→ EXERCISE SET
1. Sum up the heat transfer fluid section in two sentences.
2. Return the part of the heat transfer fluid section starting at "Use the fluid" and ending at "range of the fluid.", word for word.

General Operation
Heat Transfer Fluid 8
8-3
Heat Transfer Fluid
Many fluids will work with 7341 bath. Choosing a fluid requires consideration of many
important characteristics of the fluid. Among these are temperature range, viscosity,
specific heat, thermal conductivity, thermal expansion, electrical resistivity, fluid lifetime,
safety, and cost.
Use the fluid chart in the manual to choose the type of fluid that is best suited for you
intended purpose.
Temperature Range
One of the most important characteristics to consider is the temperature range of the fluid.
Few fluids work well throughout the entire temperature range of the bath. The
temperature at which the bath is operated must always be within the safe and useful
temperature range of the fluid used. The lower temperature range of the fluid is
determined either by the freeze point of the fluid or the temperature at which the viscosity
becomes too great. The upper temperature is usually limited by vaporization,
flammability, or chemical breakdown of the fluid. Vaporization of the fluid at higher
temperatures may adversely affect temperature stability because of cool condensed fluid
dripping into the bath from the lid.

→ PROVIDED DATA
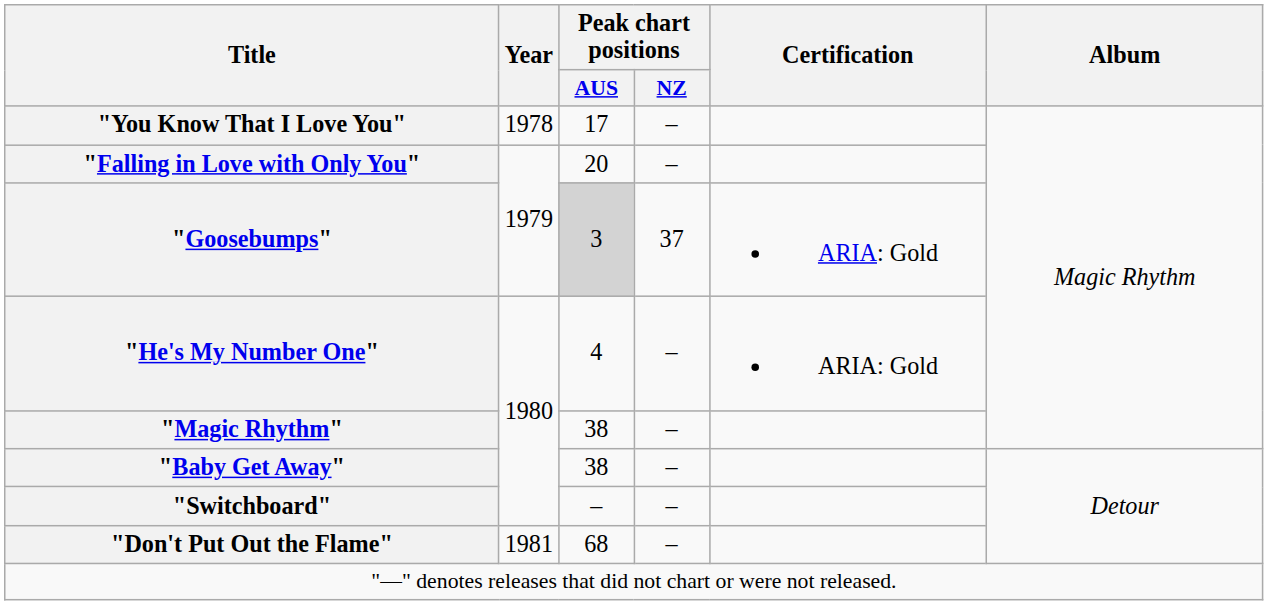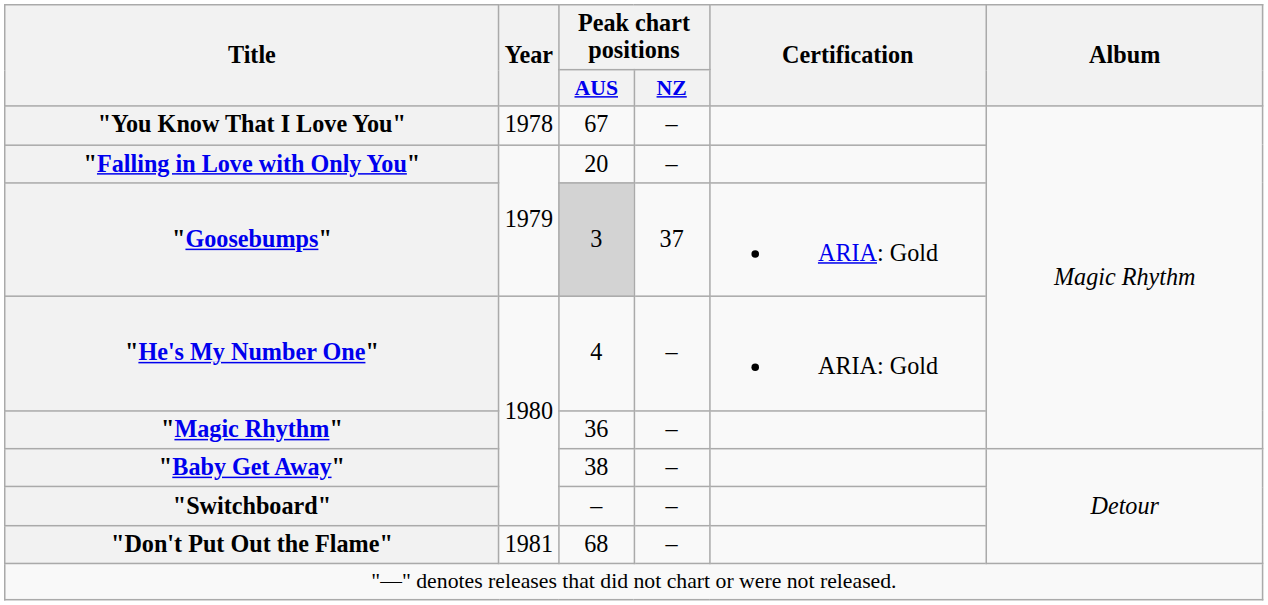"You Know That I Love You" | Peak chart positions / AUS: 17 -> 67
"Magic Rhythm" | Peak chart positions / AUS: 38 -> 36
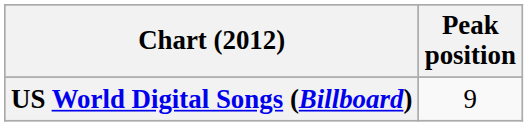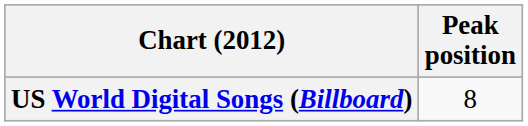US World Digital Songs (Billboard) | Peak position: 9 -> 8
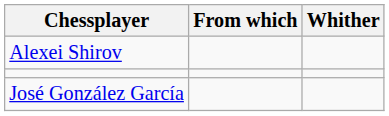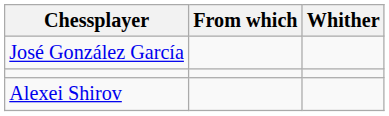rows swapped: José González García <-> Alexei Shirov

→ RESPONSES
1. Many fluids work with the 7341 bath, and choosing one means weighing traits such as temperature range, viscosity, specific heat, thermal conductivity, thermal expansion, electrical resistivity, fluid lifetime, safety, and cost. Temperature range is one of the most important, since the bath must always run within the fluid's safe and useful range: the low end is set by the freeze point or by viscosity becoming too great, and the high end is usually limited by vaporization, flammability, or chemical breakdown.

2.
Use the fluid chart in the manual to choose the type of fluid that is best suited for you
intended purpose.
Temperature Range
One of the most important characteristics to consider is the temperature range of the fluid.